What is required >>
Update the lines below by putting "Regional Sales Representative" wherever "Area Sales Representative" appears, and leave everything else as it is.

Listed records >>
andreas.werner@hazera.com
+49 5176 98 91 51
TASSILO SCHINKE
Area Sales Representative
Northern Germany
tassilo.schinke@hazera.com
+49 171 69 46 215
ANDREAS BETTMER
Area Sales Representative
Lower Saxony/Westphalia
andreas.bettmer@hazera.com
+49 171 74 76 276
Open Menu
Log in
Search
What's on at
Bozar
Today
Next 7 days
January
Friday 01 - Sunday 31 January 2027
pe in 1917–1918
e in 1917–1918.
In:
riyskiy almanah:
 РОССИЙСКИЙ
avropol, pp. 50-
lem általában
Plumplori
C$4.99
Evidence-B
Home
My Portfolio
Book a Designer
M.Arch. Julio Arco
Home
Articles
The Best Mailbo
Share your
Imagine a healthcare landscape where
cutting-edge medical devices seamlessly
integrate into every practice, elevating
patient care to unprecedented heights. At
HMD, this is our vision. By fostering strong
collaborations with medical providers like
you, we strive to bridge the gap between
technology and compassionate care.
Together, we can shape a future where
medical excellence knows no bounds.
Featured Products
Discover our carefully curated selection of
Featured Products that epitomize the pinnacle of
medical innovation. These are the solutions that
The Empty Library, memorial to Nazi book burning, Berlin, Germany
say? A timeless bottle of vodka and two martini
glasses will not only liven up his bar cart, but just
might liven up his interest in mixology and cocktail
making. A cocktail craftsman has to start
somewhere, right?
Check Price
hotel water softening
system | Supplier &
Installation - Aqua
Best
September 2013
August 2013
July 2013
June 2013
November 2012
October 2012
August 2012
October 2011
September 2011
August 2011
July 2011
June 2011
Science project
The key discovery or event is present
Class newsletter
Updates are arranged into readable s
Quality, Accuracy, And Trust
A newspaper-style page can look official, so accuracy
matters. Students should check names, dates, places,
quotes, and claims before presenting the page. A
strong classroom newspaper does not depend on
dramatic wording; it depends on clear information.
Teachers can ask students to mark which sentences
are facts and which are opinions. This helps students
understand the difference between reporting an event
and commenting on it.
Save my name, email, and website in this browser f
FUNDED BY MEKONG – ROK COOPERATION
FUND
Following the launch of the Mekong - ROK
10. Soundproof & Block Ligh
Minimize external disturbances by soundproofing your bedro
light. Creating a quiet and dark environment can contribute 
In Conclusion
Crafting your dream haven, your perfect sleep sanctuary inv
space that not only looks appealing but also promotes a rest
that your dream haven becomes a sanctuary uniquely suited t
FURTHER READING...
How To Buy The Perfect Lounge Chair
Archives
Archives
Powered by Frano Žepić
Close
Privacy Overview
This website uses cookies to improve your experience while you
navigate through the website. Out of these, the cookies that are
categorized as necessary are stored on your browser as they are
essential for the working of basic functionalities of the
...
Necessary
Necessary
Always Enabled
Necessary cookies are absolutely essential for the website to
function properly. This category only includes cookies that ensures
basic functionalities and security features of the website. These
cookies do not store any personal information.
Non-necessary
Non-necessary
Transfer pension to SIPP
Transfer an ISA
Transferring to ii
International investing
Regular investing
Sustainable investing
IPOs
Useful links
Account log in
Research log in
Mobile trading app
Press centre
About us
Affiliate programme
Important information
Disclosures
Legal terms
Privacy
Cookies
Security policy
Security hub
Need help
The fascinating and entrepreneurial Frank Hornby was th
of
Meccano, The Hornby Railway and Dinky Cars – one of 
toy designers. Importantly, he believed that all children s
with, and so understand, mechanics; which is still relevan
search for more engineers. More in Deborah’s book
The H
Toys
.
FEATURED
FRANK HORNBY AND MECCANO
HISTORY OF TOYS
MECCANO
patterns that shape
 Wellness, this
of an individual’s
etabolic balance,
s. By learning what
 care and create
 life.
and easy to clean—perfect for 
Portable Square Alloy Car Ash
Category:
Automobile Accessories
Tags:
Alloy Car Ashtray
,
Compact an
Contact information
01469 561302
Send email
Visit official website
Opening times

Output of the exercise >>
andreas.werner@hazera.com
+49 5176 98 91 51
TASSILO SCHINKE
Regional Sales Representative
Northern Germany
tassilo.schinke@hazera.com
+49 171 69 46 215
ANDREAS BETTMER
Regional Sales Representative
Lower Saxony/Westphalia
andreas.bettmer@hazera.com
+49 171 74 76 276
Open Menu
Log in
Search
What's on at
Bozar
Today
Next 7 days
January
Friday 01 - Sunday 31 January 2027
pe in 1917–1918
e in 1917–1918.
In:
riyskiy almanah:
 РОССИЙСКИЙ
avropol, pp. 50-
lem általában
Plumplori
C$4.99
Evidence-B
Home
My Portfolio
Book a Designer
M.Arch. Julio Arco
Home
Articles
The Best Mailbo
Share your
Imagine a healthcare landscape where
cutting-edge medical devices seamlessly
integrate into every practice, elevating
patient care to unprecedented heights. At
HMD, this is our vision. By fostering strong
collaborations with medical providers like
you, we strive to bridge the gap between
technology and compassionate care.
Together, we can shape a future where
medical excellence knows no bounds.
Featured Products
Discover our carefully curated selection of
Featured Products that epitomize the pinnacle of
medical innovation. These are the solutions that
The Empty Library, memorial to Nazi book burning, Berlin, Germany
say? A timeless bottle of vodka and two martini
glasses will not only liven up his bar cart, but just
might liven up his interest in mixology and cocktail
making. A cocktail craftsman has to start
somewhere, right?
Check Price
hotel water softening
system | Supplier &
Installation - Aqua
Best
September 2013
August 2013
July 2013
June 2013
November 2012
October 2012
August 2012
October 2011
September 2011
August 2011
July 2011
June 2011
Science project
The key discovery or event is present
Class newsletter
Updates are arranged into readable s
Quality, Accuracy, And Trust
A newspaper-style page can look official, so accuracy
matters. Students should check names, dates, places,
quotes, and claims before presenting the page. A
strong classroom newspaper does not depend on
dramatic wording; it depends on clear information.
Teachers can ask students to mark which sentences
are facts and which are opinions. This helps students
understand the difference between reporting an event
and commenting on it.
Save my name, email, and website in this browser f
FUNDED BY MEKONG – ROK COOPERATION
FUND
Following the launch of the Mekong - ROK
10. Soundproof & Block Ligh
Minimize external disturbances by soundproofing your bedro
light. Creating a quiet and dark environment can contribute 
In Conclusion
Crafting your dream haven, your perfect sleep sanctuary inv
space that not only looks appealing but also promotes a rest
that your dream haven becomes a sanctuary uniquely suited t
FURTHER READING...
How To Buy The Perfect Lounge Chair
Archives
Archives
Powered by Frano Žepić
Close
Privacy Overview
This website uses cookies to improve your experience while you
navigate through the website. Out of these, the cookies that are
categorized as necessary are stored on your browser as they are
essential for the working of basic functionalities of the
...
Necessary
Necessary
Always Enabled
Necessary cookies are absolutely essential for the website to
function properly. This category only includes cookies that ensures
basic functionalities and security features of the website. These
cookies do not store any personal information.
Non-necessary
Non-necessary
Transfer pension to SIPP
Transfer an ISA
Transferring to ii
International investing
Regular investing
Sustainable investing
IPOs
Useful links
Account log in
Research log in
Mobile trading app
Press centre
About us
Affiliate programme
Important information
Disclosures
Legal terms
Privacy
Cookies
Security policy
Security hub
Need help
The fascinating and entrepreneurial Frank Hornby was th
of
Meccano, The Hornby Railway and Dinky Cars – one of 
toy designers. Importantly, he believed that all children s
with, and so understand, mechanics; which is still relevan
search for more engineers. More in Deborah’s book
The H
Toys
.
FEATURED
FRANK HORNBY AND MECCANO
HISTORY OF TOYS
MECCANO
patterns that shape
 Wellness, this
of an individual’s
etabolic balance,
s. By learning what
 care and create
 life.
and easy to clean—perfect for 
Portable Square Alloy Car Ash
Category:
Automobile Accessories
Tags:
Alloy Car Ashtray
,
Compact an
Contact information
01469 561302
Send email
Visit official website
Opening times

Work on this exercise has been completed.